Hayatın içinden; Tehlikeli Bir Oyunun İçindeyiz.


Olumsuz Duygulara Maruz Bırakılıyoruz

Toplumsal olarak bir yönlendirme altında olduğumuzun farkında mısın? Nasıl yani?

İzlediğin tv programının kaçı olumlu duygular yansıtıyor?
Etrafında gezinen dizi karakterlerini görüyor musun?

Dizilerde kurgulananların izleyiciler tarafından model olarak algılanma ihtimali dizilere bağımlılığı artırmaktadır. Model alma veya özdeşleşme en çok kullanılan
öğrenme yöntemlerinden birisidir. Bu şekilde öğrenme televizyon programlarında rol alan kahramanların hal, tavır ve davranış biçimlerinin izleyici kitleler tarafından
modellenmesiyle gerçekleşir. İzleyici, kahraman veya herhangi bir karakterle kendisini özdeşleştirerek bir anlamda onun yaşadığı dünya ile etkileşimini artırmaktadır.

Şuan televizyonda en revaçta olan program nedir tam olarak bilemiyorum ama hayattan bir kesintim var;
Çocuklarımın davranışlarını olumsuz yönde etkilediğini düşündüğüm televizyonu evimden çıkartmış olsam da çevresel etkilerini hayatımdan çıkartmak kolay olmuyor.

Geniş aile üyelerimden birinin kendini kaptırdığı diziler sayesinde etrafındakileri o dizi karakterlerinde ki gibi gördüğünü ve olayları, kişileri de öyle algıladığını söylesem şaşırır mısın?

İyi amaçlı davranışı öyle alengirli bir hale sokmuş ki herkes birbirinden sır saklar, herkes birbirinin ardından konuşur hale gelmiş. Tam dallas yani.

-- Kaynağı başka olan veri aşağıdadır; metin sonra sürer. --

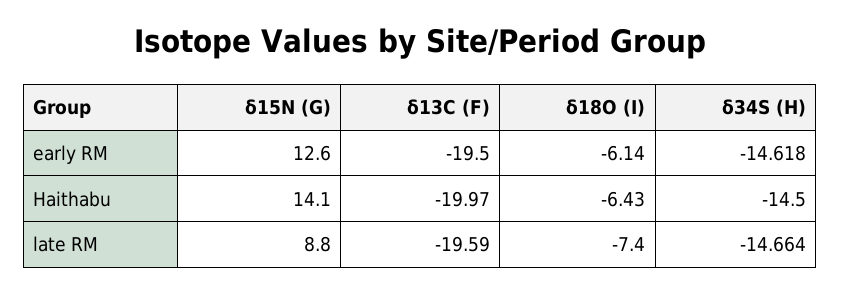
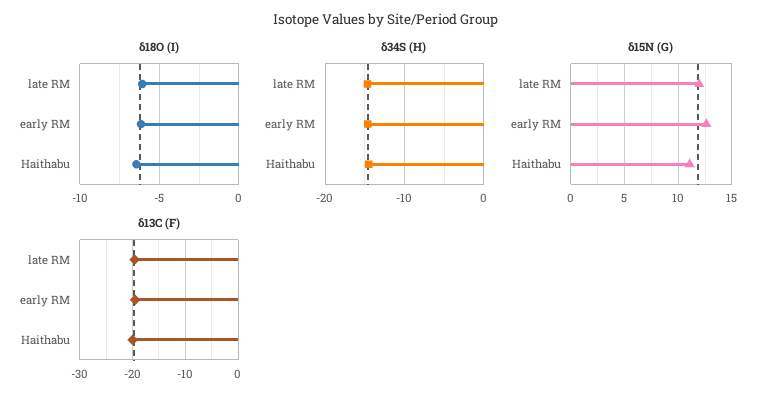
δ15N (G), Haithabu: 14.1 -> 11
δ15N (G), late RM: 8.8 -> 12
δ18O (I), late RM: -7.4 -> -6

Tüm sırları kaldırdığında altından herkese elinden geldiğince güzellik yapmaya çalışan bir ebeveny çıkıyor olsa da yarattığı ortam ile çocukları arasında anlaşmazlıklara, kavgalara, küskünlüklere dönüşmüş. Ebeveynin davranışının yanında gerçeği görmeyip, dar pencereden bakarak olumsuzluğa, ve bu oyna dahil olan çocukları da ayrı bir konu. Herkes kendi doğrusu peşinde koşarken diğerinin yaşamındakileri farketmeyip kötüleme, yargılama içinde.

Toplumda örnekleri çokça var olan;

İngilizce bilmediği halde "Of kors yane!!" diyen gençlikten tutunda çocuklarının arkasından entirika çevirdiğini düşünen anne babalara kadar hatta yalan dolanla yürütülen ilişkiler, karısını veya kocasını aldatmayı marifet bilen bir anlayış sergileniyor. Tamamen sevgiden, saygıdan yoksun maddiyata dayalı hırs dolu bir anlayış.

Onun varda benim niye yok zihniyeti, kıskançlık duygusunu kamçılıyor. Kardeşinin hakkına göz diken bir aile bireyinin, çevirdiği entrikalar, diğerinin ona beslediği kin duygusu... Evet bunlar gerçek hayatta var yok demek kendini kandırmak, hayaller dünyasında yaşamaktan başka bir şey değil. Lakin burada bahsi geçen toplumsal olarak  negatif duygulara maruz bırakılıyor olmamız. Her ne kadar izlemiyorum iş yaparken arkada fon oluyor diye söylenilse de bilinç farkında olmadan herşeyi işleyip kayıt ediyor. Kısaca olumsuz duygularla beslenen, sevgiden, anlayıştan, empatiden yoksun bir toplum yaratıldı, yaratımına da devam ediliyor. 

Bu duruma bir savaş taktiği olarak bakıyorum "Böl-Yönet". Bir an için bile olsa durup toplumsal olarak barış, anlayış içinde yaşadığımızı hayal etmeni istiyorum.. Ne olurdu? Topluma negatif duygu empoze ederek ne elde edilmeye çalışılıyor? Cevapları ortada.